I’m sure I have mentioned before that I love to read books set in places that I visit but sometimes reading about familiar places does more than just enhance your reading pleasure. In fact, in the case of Linda Green’s latest novel, it completely freaked me out at points. Of course, as I shall explain, that is down to my own experiences as much as it is the story itself.
The plot, in brief, concerns a busy young mum who loses her child while playing hide and seek in a local park. Every parent’s worst nightmare is explored in detail – the anger, disbelief and panic when realisation hits; the actions of the police, the public and the press; the false alarms and the sleepless nights. Interestingly, and this could be a spoiler but it becomes apparant a short way into the book, that in a Columbo-like way we see the story both from the point of view of the missing girl’s family and from that of the person who has her.
The book explores the way families work – real families in a very real world. Everyone is there – parents, children, grandparents and even the in-laws – and we see the parent-child relationship from both sides (and at many ages from pre-school to adult). What make it stand out among psychological thrillers, currently a hugely popular genre, in that what keeps you gripped isn’t action, violence or perversion but characters who are painfully real, with realistic flaws and fears.

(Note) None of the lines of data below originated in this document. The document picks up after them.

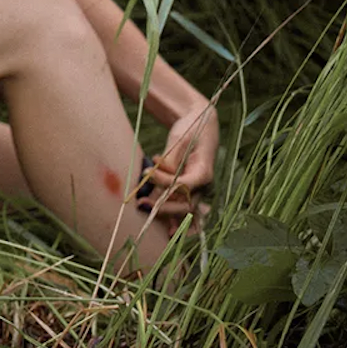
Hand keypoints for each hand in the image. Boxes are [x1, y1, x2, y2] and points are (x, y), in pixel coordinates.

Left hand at [142, 102, 218, 220]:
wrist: (202, 124)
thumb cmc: (192, 128)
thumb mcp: (180, 139)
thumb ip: (171, 160)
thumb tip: (157, 173)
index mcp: (204, 171)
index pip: (185, 185)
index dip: (166, 183)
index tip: (148, 173)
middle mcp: (203, 185)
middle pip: (185, 205)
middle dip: (164, 207)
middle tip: (142, 203)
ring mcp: (197, 190)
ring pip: (182, 208)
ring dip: (164, 212)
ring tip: (144, 206)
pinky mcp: (189, 189)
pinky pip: (180, 205)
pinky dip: (170, 212)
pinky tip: (163, 223)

So. Where does my experience come into it? Not from experience of motherhood or loss – I don’t have any children – but from the setting. This book is set in Halifax, a town I frequently walk to from my home on a day off, and, more specifically, the key events take place in and around a local park which I know really well. I have visited the park, the butterfly house and even the ice-cream van and I could envisage the setting for so many of the events in the novel. Of course, this should just be interesting to me as a familiar place but I do get a hint of something darker. The child in this story is a bright, forthright four year old looking forward to her first day of school – and I can’t help but think of the child of good friends who I have spent happy hours with in this particular park. She’s four. And looking forward to starting school…This is a book which can make a non-parent really understand what motherhood can be like.